A recent analysis by Kuang Keng Kuek Ser of Public Radio International shows an interesting correlation between success in the Women’s World Cup and a country’s performance on gender equality. Kuek Ser looked at the United Nations' 2013 Gender Inequality Index, which measures how well women are doing in a country compared to men in measures of health, political empowerment and economic status. He charted the score for each of the top 23 teams in the 2015 FIFA Women's World Cup (excluding Nigeria, since it doesn’t have a GII score).
As his results show, the top teams that scored above 1,800 points were all from countries with relatively low gender disparity. One notable exception is Brazil, the orange circle towards the bottom left-hand side, which has relatively high gender inequality but also a high position in the FIFA ranking.

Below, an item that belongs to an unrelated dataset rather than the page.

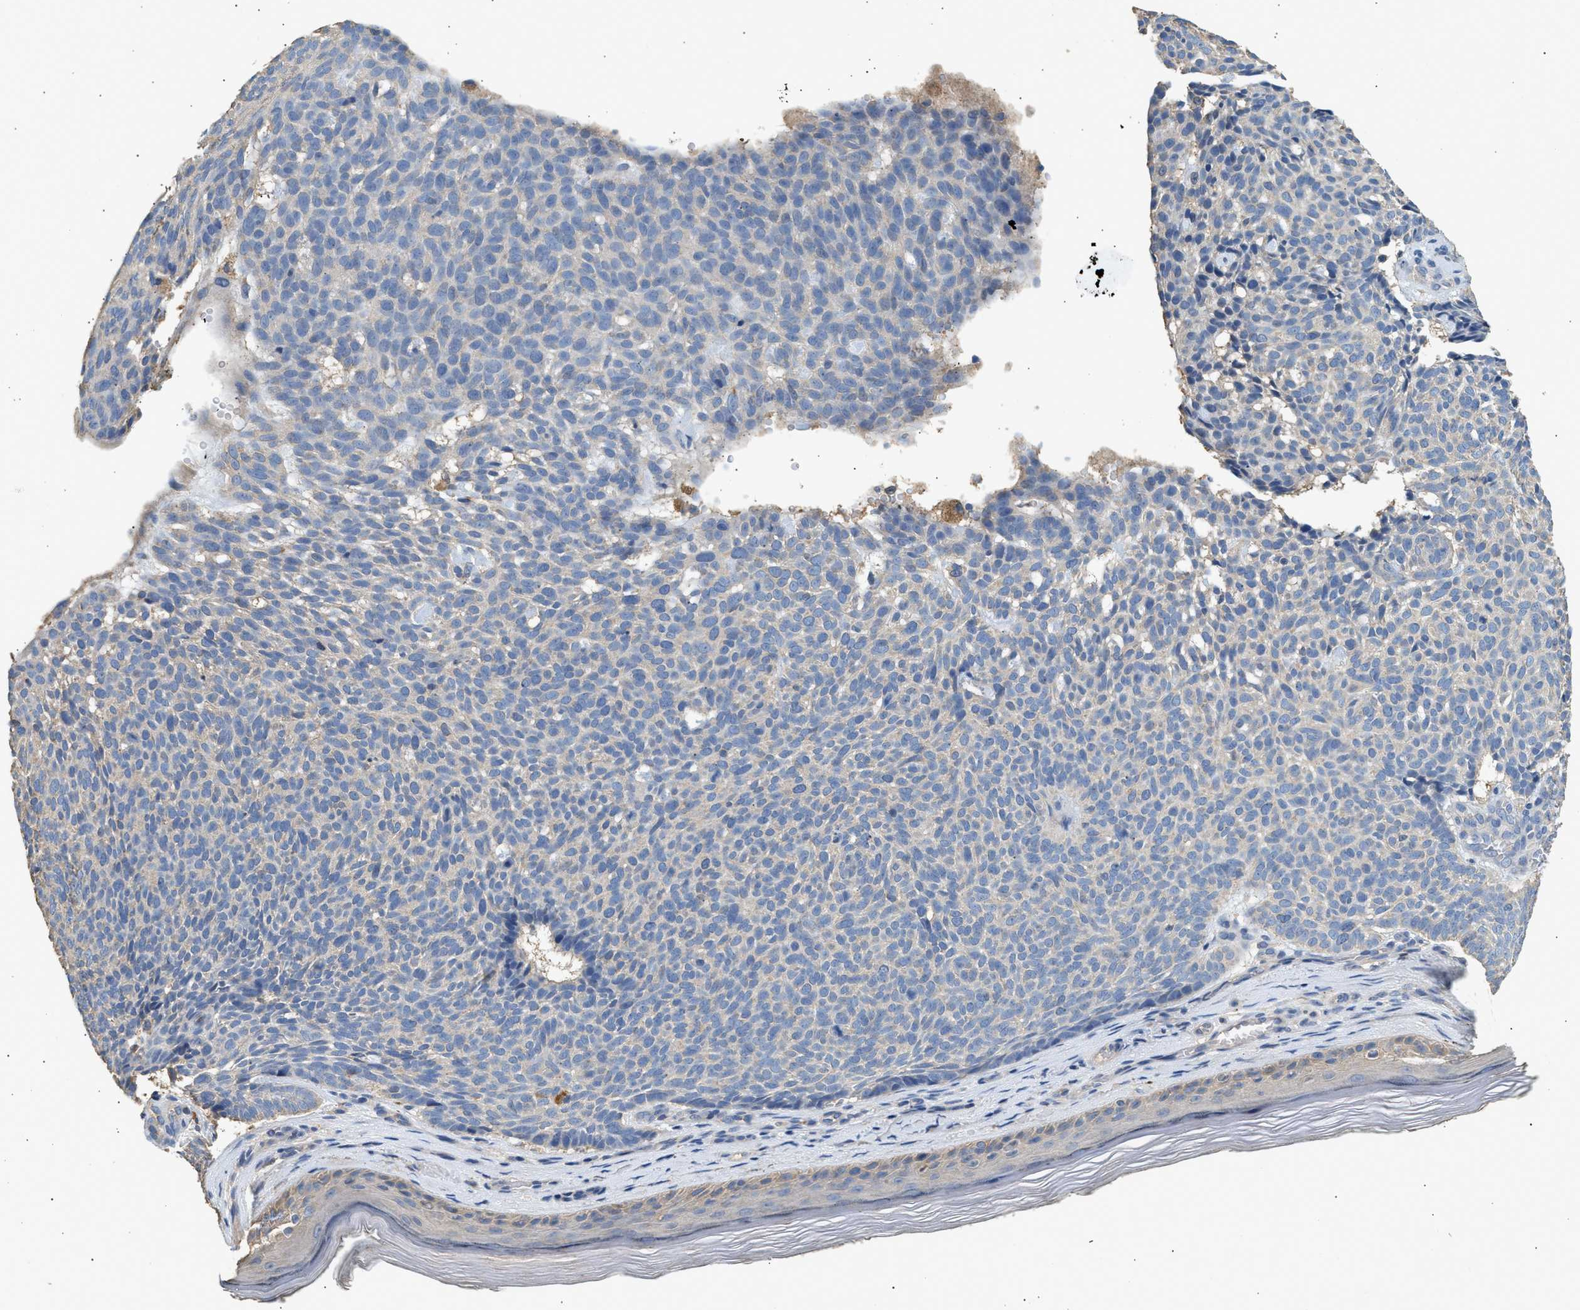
{"staining": {"intensity": "negative", "quantity": "none", "location": "none"}, "tissue": "skin cancer", "cell_type": "Tumor cells", "image_type": "cancer", "snomed": [{"axis": "morphology", "description": "Basal cell carcinoma"}, {"axis": "topography", "description": "Skin"}], "caption": "Immunohistochemistry (IHC) of skin basal cell carcinoma displays no staining in tumor cells. (DAB (3,3'-diaminobenzidine) IHC with hematoxylin counter stain).", "gene": "WDR31", "patient": {"sex": "male", "age": 61}}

There is an alternate explanation. As you can see in the graph above, most of these countries also have highly developed economies – the size of the circle represents gross domestic product per capita, which is generally larger toward the top right-hand side of the graphic. A more developed economy could definitely be the root cause behind both the smaller gender gap and better women’s soccer programs. But Kuek Ser says his research shows that gender inequality has an even stronger relationship with World Cup success than GDP does.
The success of women's soccer in the U.S. had a lot to do with the implementation of Title IX, the federal law that prohibits sex-based discrimination in federally funded education programs -- including both public and private schools that receive federal funds.
After Title IX went fully into effect in 1978, women’s soccer grew like crazy in the U.S. As Benjamin Morris of FiveThirtyEight writes, the number of women playing high school soccer in the U.S. rose from just a few tens of thousands in the late 1970s to about 375,000 today. More female high schoolers still play basketball and volleyball, but soccer may be set to overtake those sports in a decade or two.
And there’s actually another side to the story – it’s not just that the U.S. is doing much better at encouraging its women and girls to play soccer, it’s also that other countries have been shockingly bad. According to FIFA, only about 12 percent of youth soccer players are girls. And the U.S. makes up more than half of that total, says Morris.
Look at Brazil, for example, whose women’s soccer team has done well despite great (or terrible) odds. While Brazilian boys are taught to play soccer as soon as they can walk, Brazilian women were actually totally banned from playing the game between 1941 and 1979, PRI reports. Women couldn’t play the game professionally, or in school, or casually for fun. The country still has no national league for women's soccer, and women who play soccer in Brazil are often labeled "sapatão" or "big shoes," a slang term meaning lesbian.
Or look at FIFA, the global organization that is essentially responsible for promoting women’s soccer. There is little love lost between the world’s top female soccer players and FIFA, especially former FIFA president Sepp Blatter. When Blatter announced in early June that he would resign following corruption charges, U.S. midfielder Megan Rapinoe tweeted, “Ding dong the witch is dead.”
In 2004, Blatter, the most senior figure in global soccer, suggested that women could increase the popularity of their game by wearing "tighter shorts."
"They could, for example, have tighter shorts," Blatter said. "Female players are pretty, if you excuse me for saying so, and they already have some different rules to men—such as playing with a lighter ball. That decision was taken to create a more female aesthetic, so why not do it in fashion?"
What Blatter, who had already been president of FIFA for more than five years at the time, did not know is that the women don’t even play with a lighter ball.